## [Work order]
Output every record exactly, and nothing more.

--- START ---

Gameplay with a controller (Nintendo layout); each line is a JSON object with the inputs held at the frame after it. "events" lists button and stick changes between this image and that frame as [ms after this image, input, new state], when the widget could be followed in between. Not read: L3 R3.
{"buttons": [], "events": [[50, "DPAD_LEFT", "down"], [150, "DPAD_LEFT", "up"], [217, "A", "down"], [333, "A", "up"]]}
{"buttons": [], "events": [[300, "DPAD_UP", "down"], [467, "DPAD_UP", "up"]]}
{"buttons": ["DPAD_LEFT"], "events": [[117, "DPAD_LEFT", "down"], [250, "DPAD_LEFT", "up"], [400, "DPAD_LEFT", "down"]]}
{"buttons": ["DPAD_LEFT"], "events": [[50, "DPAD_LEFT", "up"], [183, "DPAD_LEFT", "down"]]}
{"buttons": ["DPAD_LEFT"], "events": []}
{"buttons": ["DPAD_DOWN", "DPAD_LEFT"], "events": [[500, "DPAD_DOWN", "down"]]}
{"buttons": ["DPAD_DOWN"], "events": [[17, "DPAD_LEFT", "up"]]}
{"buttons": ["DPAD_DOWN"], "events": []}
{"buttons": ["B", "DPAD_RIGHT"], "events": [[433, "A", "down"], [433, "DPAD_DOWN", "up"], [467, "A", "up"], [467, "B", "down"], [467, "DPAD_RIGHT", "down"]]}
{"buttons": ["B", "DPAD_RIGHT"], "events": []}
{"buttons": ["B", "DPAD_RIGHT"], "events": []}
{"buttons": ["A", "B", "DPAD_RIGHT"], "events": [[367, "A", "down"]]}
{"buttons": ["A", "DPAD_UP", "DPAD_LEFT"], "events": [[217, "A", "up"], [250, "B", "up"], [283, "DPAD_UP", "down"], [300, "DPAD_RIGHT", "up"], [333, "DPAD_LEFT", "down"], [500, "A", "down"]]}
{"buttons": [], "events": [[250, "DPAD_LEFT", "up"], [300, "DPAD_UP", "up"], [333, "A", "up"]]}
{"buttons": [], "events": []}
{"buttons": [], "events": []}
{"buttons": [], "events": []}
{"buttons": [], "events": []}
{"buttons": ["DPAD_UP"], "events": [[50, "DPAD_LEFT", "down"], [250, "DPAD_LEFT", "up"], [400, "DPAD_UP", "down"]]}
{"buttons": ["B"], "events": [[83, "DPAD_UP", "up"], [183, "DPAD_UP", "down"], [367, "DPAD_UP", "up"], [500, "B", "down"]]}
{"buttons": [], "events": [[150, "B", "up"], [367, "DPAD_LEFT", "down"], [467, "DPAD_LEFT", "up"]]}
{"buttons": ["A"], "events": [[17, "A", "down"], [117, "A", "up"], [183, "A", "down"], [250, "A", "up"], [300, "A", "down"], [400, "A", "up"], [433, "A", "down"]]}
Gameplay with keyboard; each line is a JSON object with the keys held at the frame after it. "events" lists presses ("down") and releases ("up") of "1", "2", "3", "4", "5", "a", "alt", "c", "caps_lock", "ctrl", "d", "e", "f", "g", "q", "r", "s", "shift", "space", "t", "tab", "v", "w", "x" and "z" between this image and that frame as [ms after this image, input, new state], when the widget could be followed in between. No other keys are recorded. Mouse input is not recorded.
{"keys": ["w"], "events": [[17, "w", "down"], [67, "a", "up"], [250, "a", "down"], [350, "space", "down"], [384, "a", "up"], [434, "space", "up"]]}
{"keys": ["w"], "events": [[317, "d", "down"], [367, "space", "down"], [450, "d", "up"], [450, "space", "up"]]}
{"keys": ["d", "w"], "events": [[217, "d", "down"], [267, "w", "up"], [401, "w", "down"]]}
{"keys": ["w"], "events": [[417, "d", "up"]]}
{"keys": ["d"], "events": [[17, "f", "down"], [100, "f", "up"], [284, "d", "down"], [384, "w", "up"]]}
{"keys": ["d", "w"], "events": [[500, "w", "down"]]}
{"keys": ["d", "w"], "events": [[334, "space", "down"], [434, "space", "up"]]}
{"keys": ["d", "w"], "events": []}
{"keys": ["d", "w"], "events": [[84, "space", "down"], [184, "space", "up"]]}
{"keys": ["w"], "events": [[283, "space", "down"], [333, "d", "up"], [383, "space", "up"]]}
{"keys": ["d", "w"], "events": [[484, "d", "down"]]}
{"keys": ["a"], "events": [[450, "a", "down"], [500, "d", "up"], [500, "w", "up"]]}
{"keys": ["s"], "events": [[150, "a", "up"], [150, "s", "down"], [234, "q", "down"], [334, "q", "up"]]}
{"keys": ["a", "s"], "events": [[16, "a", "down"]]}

--- END ---

## [Task answer]
Gameplay with a controller (Nintendo layout); each line is a JSON object with the inputs held at the frame after it. "events" lists button and stick changes between this image and that frame as [ms after this image, input, new state], when the widget could be followed in between. Not read: L3 R3.
{"buttons": [], "events": [[50, "DPAD_LEFT", "down"], [150, "DPAD_LEFT", "up"], [217, "A", "down"], [333, "A", "up"]]}
{"buttons": [], "events": [[300, "DPAD_UP", "down"], [467, "DPAD_UP", "up"]]}
{"buttons": ["DPAD_LEFT"], "events": [[117, "DPAD_LEFT", "down"], [250, "DPAD_LEFT", "up"], [400, "DPAD_LEFT", "down"]]}
{"buttons": ["DPAD_LEFT"], "events": [[50, "DPAD_LEFT", "up"], [183, "DPAD_LEFT", "down"]]}
{"buttons": ["DPAD_LEFT"], "events": []}
{"buttons": ["DPAD_DOWN", "DPAD_LEFT"], "events": [[500, "DPAD_DOWN", "down"]]}
{"buttons": ["DPAD_DOWN"], "events": [[17, "DPAD_LEFT", "up"]]}
{"buttons": ["DPAD_DOWN"], "events": []}
{"buttons": ["B", "DPAD_RIGHT"], "events": [[433, "A", "down"], [433, "DPAD_DOWN", "up"], [467, "A", "up"], [467, "B", "down"], [467, "DPAD_RIGHT", "down"]]}
{"buttons": ["B", "DPAD_RIGHT"], "events": []}
{"buttons": ["B", "DPAD_RIGHT"], "events": []}
{"buttons": ["A", "B", "DPAD_RIGHT"], "events": [[367, "A", "down"]]}
{"buttons": ["A", "DPAD_UP", "DPAD_LEFT"], "events": [[217, "A", "up"], [250, "B", "up"], [283, "DPAD_UP", "down"], [300, "DPAD_RIGHT", "up"], [333, "DPAD_LEFT", "down"], [500, "A", "down"]]}
{"buttons": [], "events": [[250, "DPAD_LEFT", "up"], [300, "DPAD_UP", "up"], [333, "A", "up"]]}
{"buttons": [], "events": []}
{"buttons": [], "events": []}
{"buttons": [], "events": []}
{"buttons": [], "events": []}
{"buttons": ["DPAD_UP"], "events": [[50, "DPAD_LEFT", "down"], [250, "DPAD_LEFT", "up"], [400, "DPAD_UP", "down"]]}
{"buttons": ["B"], "events": [[83, "DPAD_UP", "up"], [183, "DPAD_UP", "down"], [367, "DPAD_UP", "up"], [500, "B", "down"]]}
{"buttons": [], "events": [[150, "B", "up"], [367, "DPAD_LEFT", "down"], [467, "DPAD_LEFT", "up"]]}
{"buttons": ["A"], "events": [[17, "A", "down"], [117, "A", "up"], [183, "A", "down"], [250, "A", "up"], [300, "A", "down"], [400, "A", "up"], [433, "A", "down"]]}
Gameplay with keyboard; each line is a JSON object with the keys held at the frame after it. "events" lists presses ("down") and releases ("up") of "1", "2", "3", "4", "5", "a", "alt", "c", "caps_lock", "ctrl", "d", "e", "f", "g", "q", "r", "s", "shift", "space", "t", "tab", "v", "w", "x" and "z" between this image and that frame as [ms after this image, input, new state], when the widget could be followed in between. No other keys are recorded. Mouse input is not recorded.
{"keys": ["w"], "events": [[17, "w", "down"], [67, "a", "up"], [250, "a", "down"], [350, "space", "down"], [384, "a", "up"], [434, "space", "up"]]}
{"keys": ["w"], "events": [[317, "d", "down"], [367, "space", "down"], [450, "d", "up"], [450, "space", "up"]]}
{"keys": ["d", "w"], "events": [[217, "d", "down"], [267, "w", "up"], [401, "w", "down"]]}
{"keys": ["w"], "events": [[417, "d", "up"]]}
{"keys": ["d"], "events": [[17, "f", "down"], [100, "f", "up"], [284, "d", "down"], [384, "w", "up"]]}
{"keys": ["d", "w"], "events": [[500, "w", "down"]]}
{"keys": ["d", "w"], "events": [[334, "space", "down"], [434, "space", "up"]]}
{"keys": ["d", "w"], "events": []}
{"keys": ["d", "w"], "events": [[84, "space", "down"], [184, "space", "up"]]}
{"keys": ["w"], "events": [[283, "space", "down"], [333, "d", "up"], [383, "space", "up"]]}
{"keys": ["d", "w"], "events": [[484, "d", "down"]]}
{"keys": ["a"], "events": [[450, "a", "down"], [500, "d", "up"], [500, "w", "up"]]}
{"keys": ["s"], "events": [[150, "a", "up"], [150, "s", "down"], [234, "q", "down"], [334, "q", "up"]]}
{"keys": ["a", "s"], "events": [[16, "a", "down"]]}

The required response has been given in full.